Wstrząs nastąpił o 5.15 nad ranem czasu lokalnego (23.15 czasu polskiego), a jego epicentrum znajdowało się 205 km na północny wschód od miasta Sibolga leżącego w północnej części Sumatry. Wstrząsy były odczuwalne u wybrzeży prowincji Aceh, na północy wyspy.
Chwilę później nastąpiły trzy wstrząsy wtórne.
Bez prądu
Według agencji Reuters, która powołuje się na naocznych świadków, na wyspie Simeulue, u wybrzeża Sumatry, nastąpiła przerwa w dostawie prądu i wybuchła panika.
- Sześć osób zostało rannych na Simeulue, zawaliły się też dwa domy - poinformował szef tamtejszej policji. - Trzęsienie było całkiem silne, trwało może trzy-cztery minuty - powiedział i dodał, że polecił swoim ludziom sprawdzać czy nie ma zniszczeń oraz ofiar.
Agencja Kyodo podaje, że nie ma prądu również w mieście Medana i w Banda Aceh, stolicy prowincji Aceh.
Miało być tsunami
Indonezyjskie władze wydały ostrzeżenie przed tsunami.
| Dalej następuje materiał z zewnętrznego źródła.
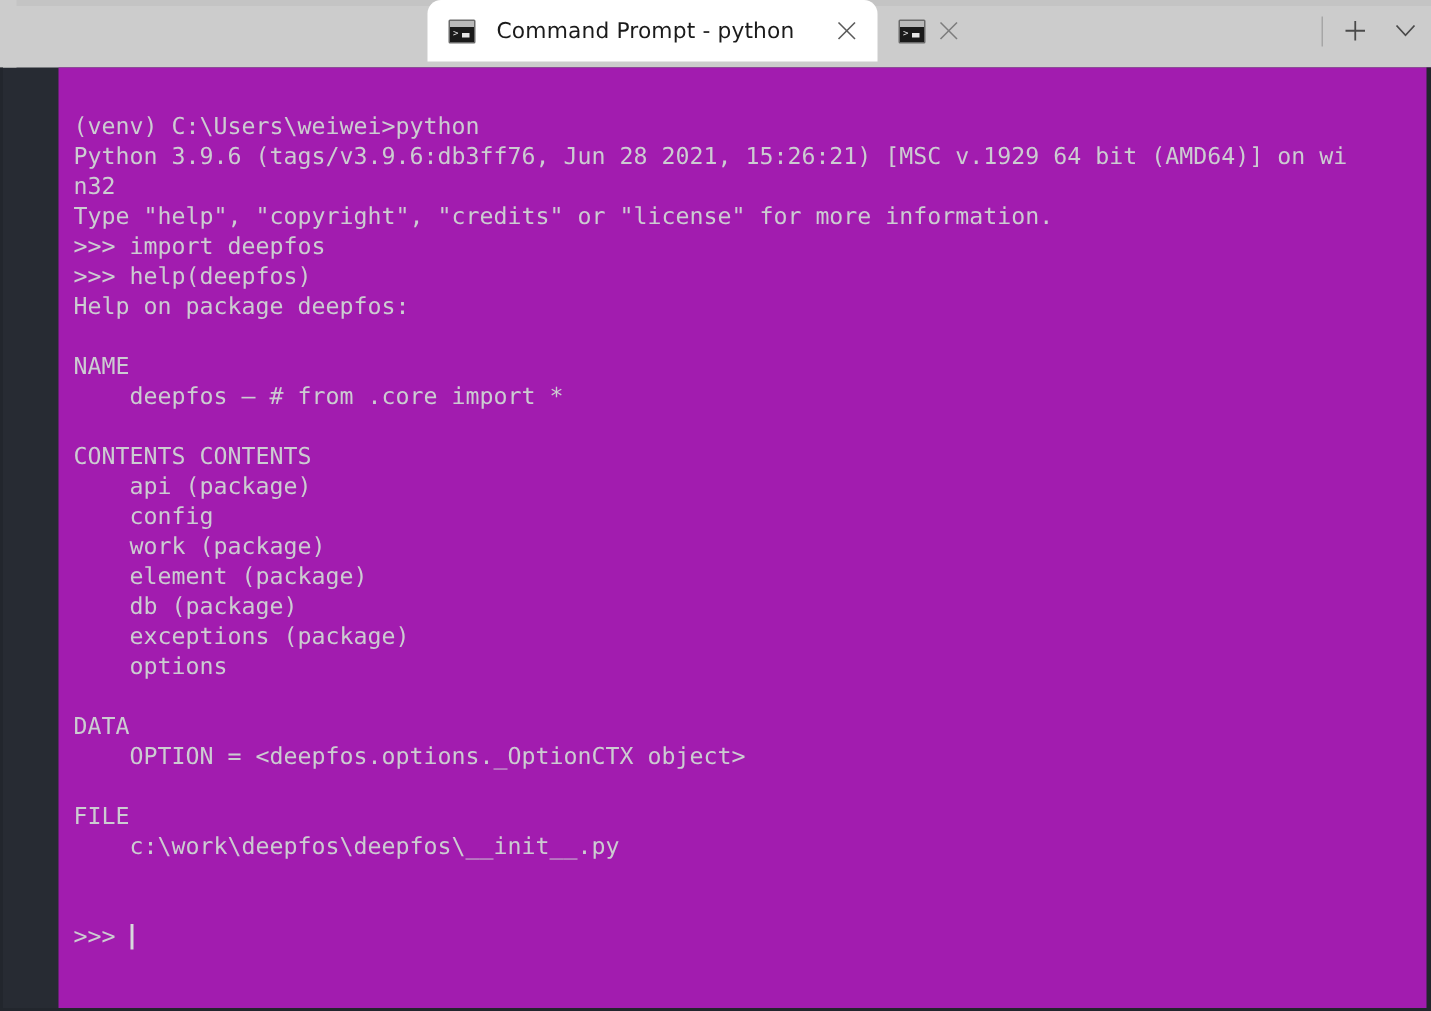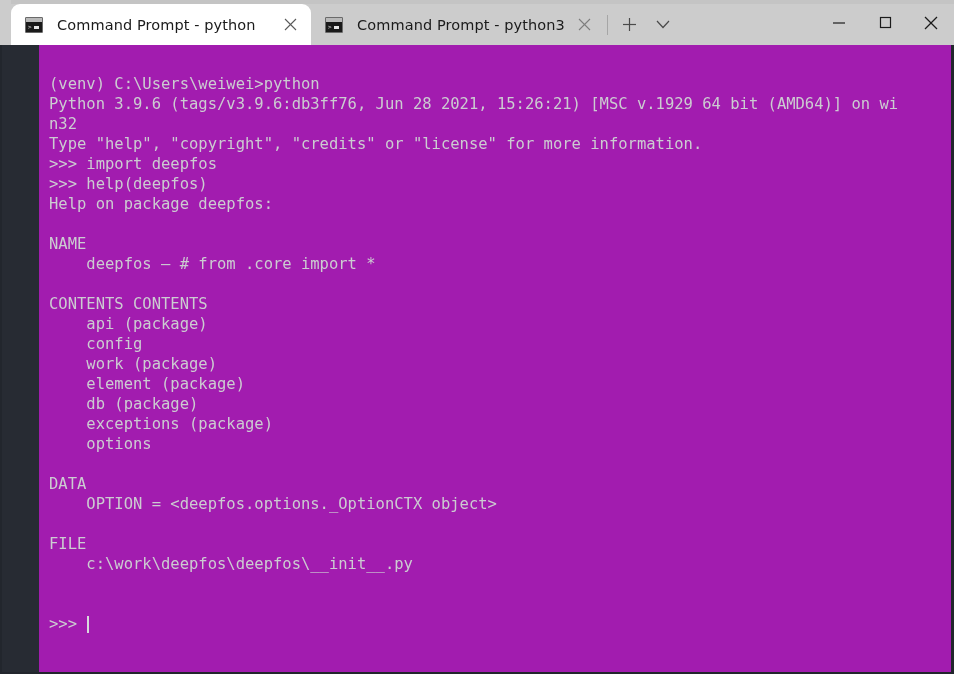--- a/index.html
+++ b/index.html
@@ -26,20 +26,21 @@
   .titlebar {
     position: absolute;
     top: 0;
     left: 0;
     width: 954px;
     height: 45px;
     background: #cccccc;
     display: flex;
     align-items: flex-end;
     box-sizing: border-box;
+    flex-direction: column;
   }
   .titlebar-topstrip {
     position: absolute;
     top: 0;
     left: 0;
     width: 954px;
     height: 4px;
     background: #c4c4c4;
   }
   .titlebar-leftcap {
@@ -284,21 +285,20 @@
           </svg>
         </div>
       </div>
 
       <div class="tab inactive">
         <div class="tab-icon">
           <div class="bar"></div>
           <div class="glyph">&gt;</div>
           <div class="block"></div>
         </div>
-        <div class="tab-title">Command Prompt - python3</div>
         <div class="tab-close">
           <svg width="13" height="13" viewBox="0 0 13 13">
             <line x1="1" y1="1" x2="12" y2="12" stroke="#7d7d7d" stroke-width="1.1"></line>
             <line x1="12" y1="1" x2="1" y2="12" stroke="#7d7d7d" stroke-width="1.1"></line>
           </svg>
         </div>
       </div>
 
       <div class="tab-sep"></div>
 

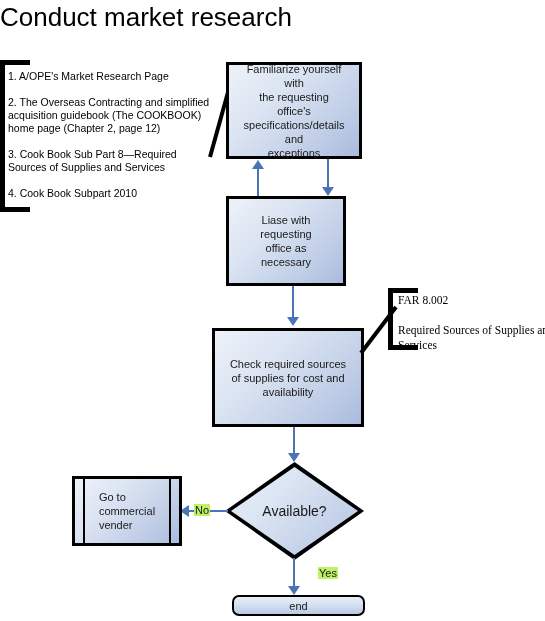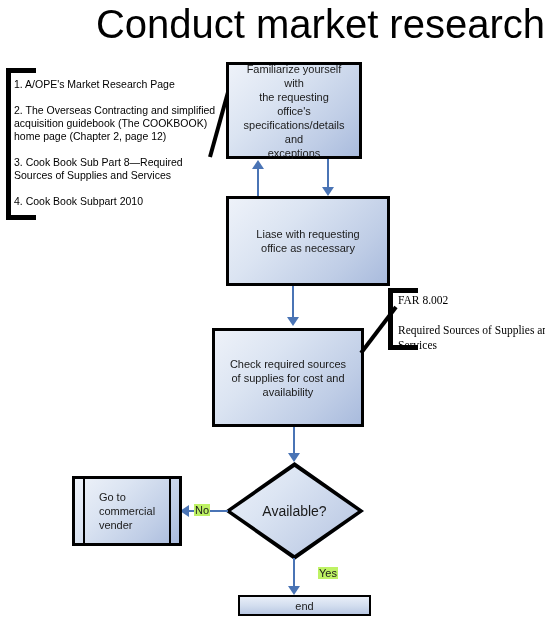--- a/index.html
+++ b/index.html
@@ -17,23 +17,23 @@
     background: #ffffff;
     overflow: hidden;
   }
 
   
   #page-title {
     position: absolute;
     left: 0;
     top: 2px;
     width: 545px;
-    text-align: right;
-    font-family: "Liberation Sans", sans-serif;
-    font-size: 40px;
+    text-align: left;
+    font-family: "Liberation Sans", sans-serif;
+    font-size: 26px;
     font-weight: 400;
     color: #000000;
     letter-spacing: 0px;
     white-space: nowrap;
   }
 
   
   .proc {
     position: absolute;
     box-sizing: border-box;
@@ -216,21 +216,21 @@
     pointer-events: none;
   }
 </style>
 </head>
 <body>
 
 <div id="canvas">
 
   <div id="page-title">Conduct market research</div>
 
-  <div class="note" id="note-left" style="left:0px; top:68px; width:212px; height:152px;margin-left:6px;">
+  <div class="note" id="note-left" style="left:0px; top:60px; width:212px; height:152px;">
     <div class="bracket"></div>
     <div class="note-text">1.  A/OPE's Market Research Page
 
 2. The Overseas Contracting and simplified
 acquisition guidebook  (The COOKBOOK)
 home page (Chapter 2, page 12)
 
 3. Cook Book Sub Part  8—Required
 Sources of Supplies and Services
 
@@ -247,21 +247,21 @@
 specifications/details and
 exceptions</div>
   </div>
 
   <div class="conn-v" style="left:257px; top:168px; height:29px;"></div>
   <div class="arrow-up" style="left:252px; top:160px;"></div>
 
   <div class="conn-v" style="left:327px; top:159px; height:29px;"></div>
   <div class="arrow-down" style="left:322px; top:187px;"></div>
 
-  <div class="proc" id="box-liase" style="left:226px; top:196px; width:164px; height:90px;">
+  <div class="proc" id="box-liase" style="left:226px; top:196px; width:120px; height:90px;">
     <div class="txt">Liase with requesting
 office as necessary</div>
   </div>
 
   <div class="conn-v" style="left:292px; top:286px; height:33px;"></div>
   <div class="arrow-down" style="left:287px; top:317px;"></div>
 
   <div class="proc" id="box-check" style="left:212px; top:328px; width:152px; height:99px;">
     <div class="txt">Check required sources
 of supplies for cost and
@@ -298,17 +298,17 @@
     <div class="inner-line right"></div>
     <div class="txt">Go to
 commercial
 vender</div>
   </div>
 
   <div class="conn-v" style="left:293px; top:558px; height:32px;"></div>
   <div class="arrow-down" style="left:288px; top:586px;"></div>
   <div class="edge-label" style="left:282px; top:567px;margin-left:36px;">Yes</div>
 
-  <div id="box-end" style="left:238px; top:595px; width:133px; height:21px;">
+  <div id="box-end" style="left:232px; top:595px; width:133px; height:21px;border-radius:7px;">
     <span>end</span>
   </div>
 
 </div>
 
 </body></html>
Podobnie postąpiły władze Tajlandii. - Po wstrząsie o sile 7,8 stopni na północy Sumatry, 644 km od wybrzeży Tajlandii, tsunami jest bardzo prawdopodobne - poinformowało centrum zapobiegania katastrofom w Tajlandii.
Na szczęście na ostrzeżeniach się skończyło. Alert o tsunami został odwołany.
Z kolei zachodnie wybrzeże prowincji Aceh zostało silnie zniszczone przez tsunami w grudniu 2006 r.